Check out the session summary below.
Refocusing on patient safety
- Mary Chris Jaklevic, independent journalist, AHCJ core topic leader/patient safety
- Tejal Gandhi, chief safety and transformation officer at Press Ganey Associates, LLC
- Ruth Ann Dorrill, office of Inspector General at the U.S. Department of Health and Human Services
- Martin J. Hatlie, founding member of Patients for Patient Safety US
By Adrianna Rodriguez
More than 250,000 patients are harmed in U.S. hospital events despite more than a decade of research raising the alarm, according to panelists during a Thursday morning session,
Tejal Gandhi, M.D., Chief Safety and Transformation Officer at Press Ganey Associates, argued some progress was made in patient safety but more must be done to achieve the aspiration “zero harm” goal. One way to do this would be to broaden the definition of “harm” to include both patient and hospital providers physical, mental, and emotional health. As hospital leaders work towards this goal, Gandhi also argued they should also be addressing inequities along the way because “we won’t address all the harms unless we address the inequities that are occurring.”
“If you chase perfection, you can catch excellence,” she said. “What can hospital leaders be doing despite all the pressures… they’re going to be the ones that are going to be leading the way to an aspirational zero harm goal.”
Ruth Ann Dorrill from the Office of Inspector General at the U.S. Department of Health and Human Services, showed journalists how adverse events in hospitals has gone through little change in the past ten years. In October 2008 alone, HHS estimated about 267,000 patients were harmed in hospital adverse events where 44% were preventable, according to a study published in November 2010. Another HHS study ten years later found more than 258,000 patients were harmed in October 2018 where 46% were considered preventable.

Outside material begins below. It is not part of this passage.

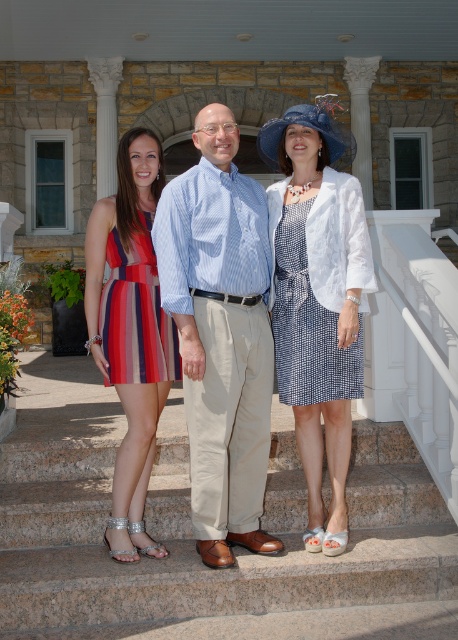
You are standing on the stone steps in front of the classical building. You want to greet the person wearing the blue houndstooth dress at center and the person in the striped cotton dress at left. Which person should you approach first to reach them in the shortest distance?

You should approach the blue houndstooth dress at center first because it is closer to you than the striped cotton dress at left, so you can reach them in the shortest distance.

You are standing at the point marked as point (310, 374) in the image. The building has a white railing on the right side leading up to the entrance. If you want to walk towards the entrance, which direction should you turn?

You should turn towards the right side since the white railing is on the right, indicating the entrance direction.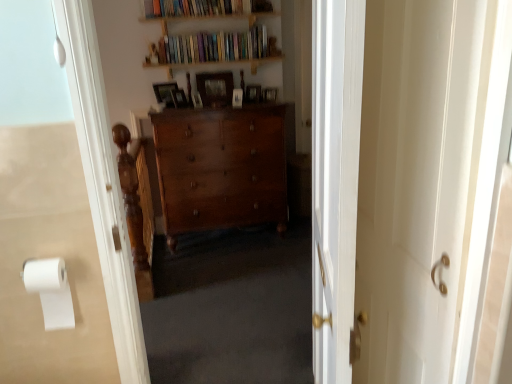
Identify the location of vacant area that lies in front of wooden picture frame at center, which is the sixth picture frame in left-to-right order. Image resolution: width=512 pixels, height=384 pixels. (269, 109).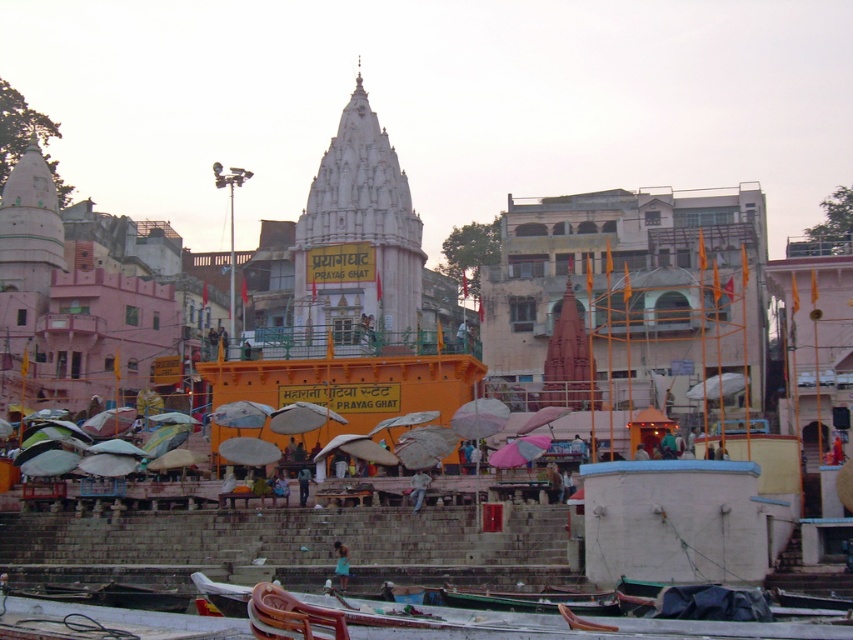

Most events were caused by medications followed by patient care and surgery. Nearly three-quarters of events led of prolonged care that resulted in a longer hospital stay, more care, transfer to another facility or subsequent hospital admission.
The report also found only 5% of the events were captured by the Centers for Medicare & Medicaid Services.
“Most of the time, there was no accountability for the harm that was occurring,” she said. “Our key takeaway here is that high rates of harm still persist.”
Martin J. Hatlie, founding member of Patients for Patient Safety U.S., pushed back against the idea that progress has been made to reduce patient safety.
“We’ve not embedded this as a priority in the health care system and were very, very frustrated with this,” he said.
He argued the federal government must take more of an active role on patient safety and create an agency that will manage oversight and enforcement, and ultimately hold accountability.
Hatlie also highlighted transparency a public reporting, arguing organizations should be sharing patient safety data. He also called on more patient and family engagement to create a sense of urgency.
“There’s nothing like the lived experience of having someone harmed in a way that’s preventable,” he said.
Adrianna Rodriguez is a health reporter for USA Today based out of the Washington, D.C. area.